Boosting Team Member Co-operation

It is not unusual in any team to find prickly relationships between some team members, and that can often cause a drag on the team’s performance.  But there’s no need to indulge in some great 360° appraisal programme to tease out the issues;  that can be done much more simply, and within the team.  So part of the preparation for the TOM is to answer these questions.

  • What could your team boss do personally which would allow you to improve your effectiveness as a member of the team?
  • What could each of the other team members do for you which would improve your effectiveness without damaging theirs?

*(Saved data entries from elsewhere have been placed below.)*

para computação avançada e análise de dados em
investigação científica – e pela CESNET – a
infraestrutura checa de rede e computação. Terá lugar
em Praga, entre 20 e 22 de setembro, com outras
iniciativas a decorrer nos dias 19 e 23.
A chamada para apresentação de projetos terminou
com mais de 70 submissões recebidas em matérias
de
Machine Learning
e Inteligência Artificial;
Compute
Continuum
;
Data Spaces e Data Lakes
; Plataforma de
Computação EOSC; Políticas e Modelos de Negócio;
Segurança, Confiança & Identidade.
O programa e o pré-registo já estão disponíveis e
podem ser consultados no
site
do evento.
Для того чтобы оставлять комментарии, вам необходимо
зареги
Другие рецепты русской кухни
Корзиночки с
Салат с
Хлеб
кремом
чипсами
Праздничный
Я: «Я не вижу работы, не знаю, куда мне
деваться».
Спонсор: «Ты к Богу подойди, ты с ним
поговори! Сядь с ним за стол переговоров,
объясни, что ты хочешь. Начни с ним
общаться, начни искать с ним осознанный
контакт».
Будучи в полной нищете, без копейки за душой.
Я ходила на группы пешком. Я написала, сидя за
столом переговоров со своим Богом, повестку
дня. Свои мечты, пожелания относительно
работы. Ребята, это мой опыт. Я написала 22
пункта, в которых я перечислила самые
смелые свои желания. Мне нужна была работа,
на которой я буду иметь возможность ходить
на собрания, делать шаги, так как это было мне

The key is not to make complaints, but to make positive requests.  The recipients do not have to say ‘yes’, but if they say ‘no’, they have to say why.  That’s all.  However, the process is a two-way street – whatever change one team member asks of their boss or a colleague, they should expect to have similar requests made of themselves, and be just as ready to change.

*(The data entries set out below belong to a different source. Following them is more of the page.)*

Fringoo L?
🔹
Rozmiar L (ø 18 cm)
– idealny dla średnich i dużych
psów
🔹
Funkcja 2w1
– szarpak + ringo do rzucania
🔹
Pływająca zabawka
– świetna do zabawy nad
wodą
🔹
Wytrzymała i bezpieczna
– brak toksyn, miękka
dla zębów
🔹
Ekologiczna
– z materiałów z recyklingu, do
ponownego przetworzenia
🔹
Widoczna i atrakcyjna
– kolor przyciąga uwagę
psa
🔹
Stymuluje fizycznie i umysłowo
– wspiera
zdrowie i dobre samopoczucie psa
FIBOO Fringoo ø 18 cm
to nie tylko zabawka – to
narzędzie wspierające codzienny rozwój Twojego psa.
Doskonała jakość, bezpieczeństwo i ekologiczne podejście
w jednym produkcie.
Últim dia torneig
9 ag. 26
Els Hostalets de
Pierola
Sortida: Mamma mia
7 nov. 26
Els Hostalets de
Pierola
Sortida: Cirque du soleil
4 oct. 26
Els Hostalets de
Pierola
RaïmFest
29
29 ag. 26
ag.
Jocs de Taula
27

In practice, team members generally ask for straightforward common-sense changes which get readily agreed.  Often the recipient did not realise such small changes could remove some unsuspected irritation or make such a positive difference to a relationship.  But, simple as the process is, the act of seeing so many agreements being made across the team on what can often be sensitive issues, undoubtedly creates closer bonds within the team and their ability to work well together.

*   *   * 

Great teamwork adds an extra dimension to the performance of any sports team, and it’s just the same in business.  After a top management TOM, with its fundamental 100% agreement rule, Directors all start voicing the same story about the priority objectives of the business.  That’s what convinces managers and staff that the Board has really ‘got its act together’, and that in turn is a powerful driver for encouraging teamwork throughout the whole organization.